Thursday, July 24, 2008

Poco a Poco

One of my favorite Spanish phrases is "poco a poco", meaning "little by little".

In our family, we are seeing this phrase played out in real life. Benjamin is taking swimming lessons, and Jonathan has been walking for about a month.

With both of these new adventures, we are witnessing gradual progress, celebrated every step of the way. Our sons receive praise and encouragement for doing what they can do when they can do it. They are thrilled with the joy of accomplishment every time they stretch their ability a little bit further. And each success breeds the confidence and daring required to push further still, and accomplish a little more.

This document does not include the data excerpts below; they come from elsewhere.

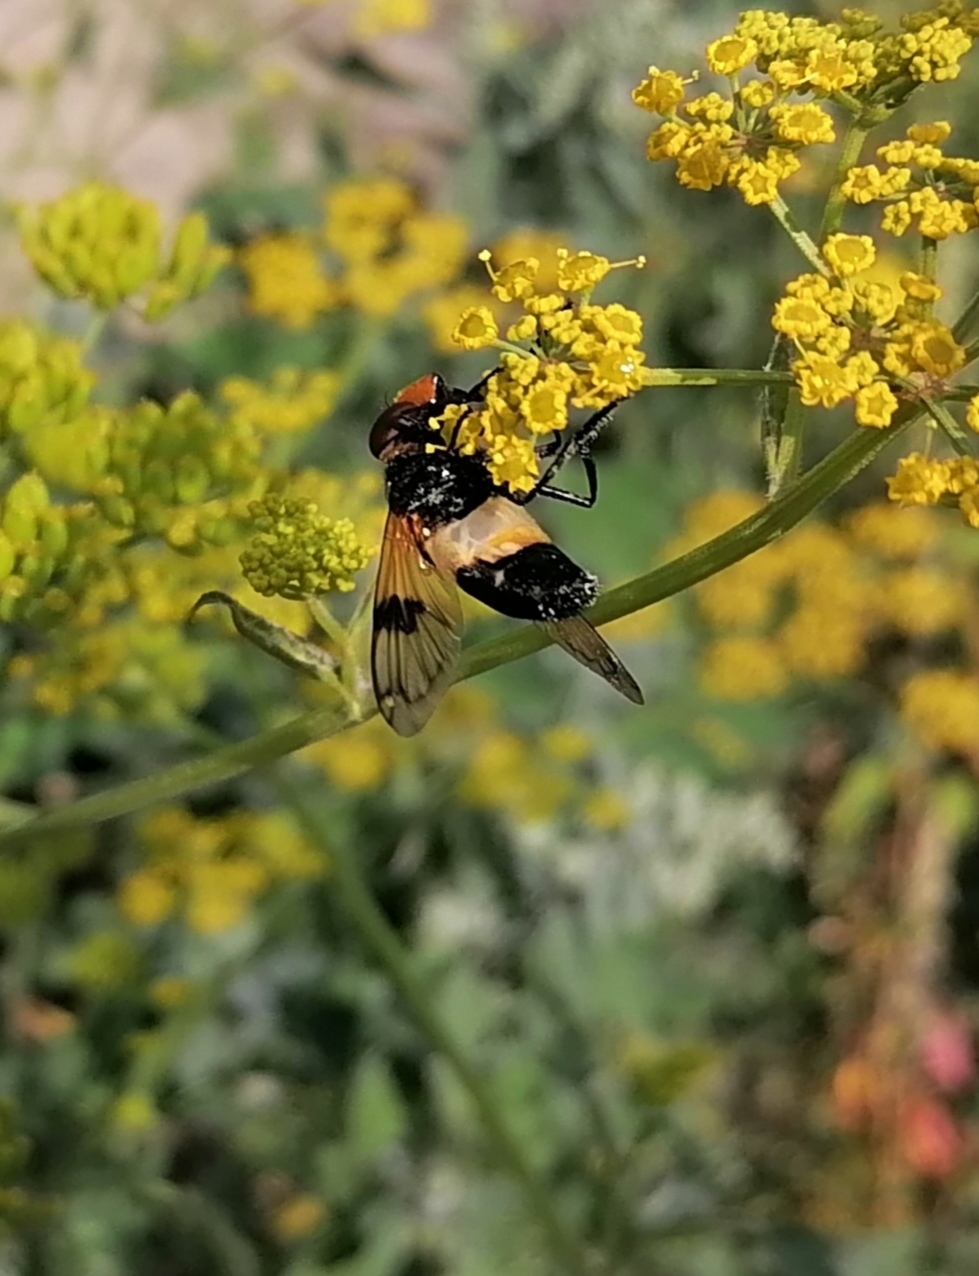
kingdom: Animalia
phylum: Arthropoda
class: Insecta
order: Diptera
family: Syrphidae
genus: Volucella
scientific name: Volucella pellucens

There's no rush, no pressure, no stress. No comparisons to others, no disappointment with how long these things take. No foot-tapping, clock-watching, or throat-clearing. No sighs or eye rolls. No frowns over the imperfect, partial steps taken in the process of getting to the goal. No despair over the occasional step backward.

We know that one day we will have two boys who walk, run, climb, jump, and swim like anyone else who has the ability to do these things.

Overnight mastery is the last thing we would ever expect. At the same time, the last thing we would ever accept would be no progress at all. We never expected these changes to happen suddenly, quickly, or at our convenience. But, we did, and do, expect them to happen. A child who is not growing or developing is taken to a doctor to figure out what's wrong.

A parent who is impatient with a child's development is seen as unreasonable, if not abusive. A parent who is unconcerned about, or unaware of, delays in development is seen as neglectful.

Either extreme presents danger to a child, and exposes a misguided attitude on the part of a parent.

While it's easy to see these dangers in the upbringing of our children, it's not always easy to remember them in a spiritual context. Christians commonly refer to a newly baptized believer as a "babe in Christ". But, do we take into account the full meaning of that expression?

If you've ever had a newborn, an infant, or a toddler in your home, do you remember what it was like? Do you remember all the things you didn't expect them to do for themselves, all the ways in which you made a special effort to care for and accommodate them, and yet, all the high hopes and dreams you had for what they would do and become in the future? Do you remember refusing to go to the extremes of being too demanding or simply neglectful?

What is the experience of the new Christian in the church?

May it be like the experience of children growing up in a godly home. May a new Christian find the time and space needed to grow and develop, with encouragement every step of the way. Not rushed into maturity, but not left to prolonged immaturity. Not forced into service, but not forgotten, either.

May every new Christian find a spiritual family with the faith to celebrate his progress, "poco a poco".

Are we prepared to provide a safe home for a newcomer?


Kristi said...

Your best yet, my dear. Love you.

Paul Ford said...

Great thought David. I really appreciate those people who have devoted their lives to the Educational field, as it seems like a majority of those in the field are gifted with patience beyond measure at times. At least way more than my own. I find myself impatient with my own kids, thinking that they should be able to ride a bike the first time on - only forgetting that it took me a while and many tries to master. I find that I have a double standard for those in the church though, and seem way more patient with them than I do with my own children. Thanks for the reminder and for the goal in which I must attain, to have the same patience with all of the youth, as our Father does with me when I fall short of perfection. Ouch.

Pecos Mom said...

Great food for thought David. If we truly considered them as babes, we'd take a lot more time to help them along. We need to work on that.